Abstract:
Predictions in ungauged watersheds are regarded as some of the most challenging tasks in surface hydrology. A large amount of parameters and input data are required for the application of most hydrological models. Calibration of these models require high quality, sufficiently long term observation of streamflow and other variables, but observed data on both temporal and spatial scales of interest are always very limited. Due to the difficulty in direct implementation of hydrologic models in ungauged watersheds, alternative strategies for prediction are required. Prediction of streamflow in ungauged watersheds is performed through the transfer of hydrologic information (e.g., streamflow values, hydrologic indices, model parameters) from gauged to ungauged watersheds.
The objective of this study was to assess the transferability of the Soil and Water Assessment Tool (SWAT) model parameters from gauged sub-watersheds for streamflow simulation in “ungauged” sub-watersheds of the Upper Tana Watershed. Three methods namely: spatial proximity, global averages and regression were evaluated as approaches for developing SWAT parameters values to enable estimation of daily streamflow for ungauged sub-watersheds with a certain degree of accuracy. In Upper Tana watershed, water is used for electricity generation by five main hydropower stations in Tana River, municipal water supply and for irrigation schemes. With increased demand of water to meet agricultural, domestic, municipal and industrial needs, there is an urgent need to manage water resources in the Upper Tana Watershed in a sustainable and integrated way.
SWAT was calibrated at a daily time step in four sub-watersheds of the Upper Tana Watershed. Model calibration was first done manually and then automatically using the Sequential Uncertainty Fitting version 2 (SUFI-2) algorithm in the SWAT CUP software. The spatial proximity method was used to transfer parameters between neighbouring sub-watersheds. Global average parameters were determined by computing the mean of each of the parameters used in calibration.
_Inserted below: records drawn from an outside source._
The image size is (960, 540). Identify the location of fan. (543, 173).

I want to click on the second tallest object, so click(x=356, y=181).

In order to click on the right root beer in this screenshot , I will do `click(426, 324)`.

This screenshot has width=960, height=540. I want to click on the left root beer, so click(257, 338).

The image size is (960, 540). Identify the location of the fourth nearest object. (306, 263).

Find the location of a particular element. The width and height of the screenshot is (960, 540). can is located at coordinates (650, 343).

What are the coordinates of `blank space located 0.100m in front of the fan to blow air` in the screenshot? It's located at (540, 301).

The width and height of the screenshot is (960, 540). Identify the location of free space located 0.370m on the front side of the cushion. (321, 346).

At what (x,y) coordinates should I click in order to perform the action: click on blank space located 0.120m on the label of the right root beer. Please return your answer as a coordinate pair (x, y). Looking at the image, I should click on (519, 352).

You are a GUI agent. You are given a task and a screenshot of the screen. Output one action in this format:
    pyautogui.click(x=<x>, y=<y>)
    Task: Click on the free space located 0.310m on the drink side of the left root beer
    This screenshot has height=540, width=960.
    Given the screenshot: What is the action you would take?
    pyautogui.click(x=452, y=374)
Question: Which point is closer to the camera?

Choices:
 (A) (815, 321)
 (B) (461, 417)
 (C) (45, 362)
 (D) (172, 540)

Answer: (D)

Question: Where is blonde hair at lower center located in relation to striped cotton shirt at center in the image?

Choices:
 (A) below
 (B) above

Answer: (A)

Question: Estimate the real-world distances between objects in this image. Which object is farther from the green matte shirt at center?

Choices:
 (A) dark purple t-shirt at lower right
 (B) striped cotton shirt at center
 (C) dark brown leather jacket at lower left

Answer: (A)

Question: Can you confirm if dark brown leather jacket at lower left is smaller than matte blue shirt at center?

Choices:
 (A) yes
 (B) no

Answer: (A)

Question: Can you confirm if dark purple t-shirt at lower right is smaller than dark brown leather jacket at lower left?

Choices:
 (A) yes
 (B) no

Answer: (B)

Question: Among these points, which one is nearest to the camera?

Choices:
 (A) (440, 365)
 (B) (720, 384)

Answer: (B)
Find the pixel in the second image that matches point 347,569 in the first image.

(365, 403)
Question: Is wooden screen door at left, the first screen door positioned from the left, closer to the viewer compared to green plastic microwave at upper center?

For the regression based transfer method, physical sub-watershed characteristics were derived from spatial data using GIS. Stepwise regression was used to develop equations which relate the sub-watershed characteristics to model parameters therefore enabling estimation of model parameters from sub watershed characteristics.
The SWAT model performed well in simulating daily streamflow, attaining a coefficient of determination (R2) ranging from 0.57 to 0.69 and Nash-Sutcliffe efficiency (NSE) ranging from 0.51 to 0.67. The spatial proximity method yielded R2 ranging from 0.5 to 0.69. Global average parameters method attained R2 ranging from 0.54 to 0.67. For the regression based transfer method, R2 obtained ranged from 0.5 to 0.73.
The spatial proximity method performed better than the global average and regression method. This was evident through the performance statistics and the simulation of the high and low flows. However, there is need to compare results from a different hydrological model in order to evaluate how the transfer approaches perform. The results of this study indicated that transfer of SWAT model parameters can be used to generate streamflow data in ungauged sub-watersheds for the purposes of water resources planning and management.